まあ思ったほどは硫化物も多くはないので程よい交易品にw城壁の門の辺りの灯や灯台的な物見の明かりにね?

 

コークスが製鉄的に活きてくるwたたら的原始製鉄ではなく完全に液体のように溶かせるので・・坩堝に木炭と一緒に入れて加熱し良質な鋼を生産する。むしろ耐熱の坩堝用に色んな鉱物混じりの耐熱煉瓦を試しまくりました!

 

結果ケッコウ大きな製鉄炉が完成!高さ15m直径5m!水車フイゴによる熱風送風により完全に鉄を液化しうる^^

 

ヨトゥン装備も部分的鋼から鋼を中心とした焼き入れ鋼板の兜や盾に高品位の鋼を割り込ませた刃物やバリスタの鏃などwついでに甲殻の一部に焼き入れ鋼の板金鎧を着せてみるw(゚д゚)(。_。

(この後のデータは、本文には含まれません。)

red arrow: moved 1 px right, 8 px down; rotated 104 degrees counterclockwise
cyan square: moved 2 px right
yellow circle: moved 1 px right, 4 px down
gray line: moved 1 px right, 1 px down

)ウン壮麗勇壮ねw

 

タロス・クロス以下のヨトゥン達も大満足^^

 

あと鋼の棒を切り水車での研磨を行い作った硬いコロ軸受けのベアリングね?荷車の車輪や工作機械や水車に応用し獣脂油や生成油脂(天然の油井戸からの)で潤滑する方向で・・前者は少し腐蝕が早いが;

 

そうこうしているうちに2年期限が来ちゃいました;

 

家族会議ね?トールパパとリンママとカワ(・∀・)イイ!!双子を交えつつ?

 

「カルはどうしたい?」とストレートに聞いてくるトールパパ

 

「う~~ん・・コモン人世界にヨトゥン技術を広げたいかな?運命とか女神さまの依頼的に?」

 

「ママはこのままヨーム村でパパの後継ぎしてもらってもイイノヨ?」

 

「それは楽しそうなんだけどね?ほらボクは落ち人だし?どうせなら英雄の血筋のフィンやサーシャが村長の系譜を継ぐべきだと思うし?現状・・アーク技も自警団の中堅クラスならアークを纏ったりは出来てるし?光る武具まではベテラン数人だけどね?ヨトゥンと組めば英雄の血筋並みでは?と考えるとヨーム村でこのままボクが色んな知識を積み上げるよりコモン人全体の底上げにアチコチ巡るのもイイかな?と」

 

「そうか;パパも家族は近くに居てくれる方が安心なんだがな;それとあちこちの集落から嫁の申し込みが凄いんだがwどうする?」

 

「ふぁっ?」

 

「オマエな;これだけの事やらかしてコモン人の生活向上させたから最低でも周囲のヨトゥンを持つ集落はもちろんだがその力を望む遠くの集落や街もだな・・ここ2年凄い勢いで絵姿やら問い合わせがw」

 

・・高速回転する賢者の脳みそw・・

 

「ほら;近場ならいざ知らず・・遠くの絵姿とか本人どんな人かわからないよね?見に行きがてらというのはどうかな?それに二度と戻らない訳でもないし?数年に一度くらいは帰れるハズ;手紙も集落によるたびに送るよ~大体の地図も作りたいし?」

 

「仕方ないわね~お嫁さん探しも兼ねて行ってらっしゃいw」とリンママ

 

だけど双子がぐずるのよね~3歳でカワイイ盛り♪

 

「ニイタ・・と甘えてくる」ぐぬぬ強敵め;

 

「まあヨーム村でヨトゥンをつくれる技師を教育してからね?」

 

(*・ω・)(*-ω-)(*・ω・)(*-ω-)ウンウン♪頷くパパとママ・・一応村長継承権は第4位という事で?ママ>フィン>サーシャ>ボクと言った感じ?まあまだ下の子が出来てもいいかな~とは思うがw大分栄養も取れてるしみんな若々しいから!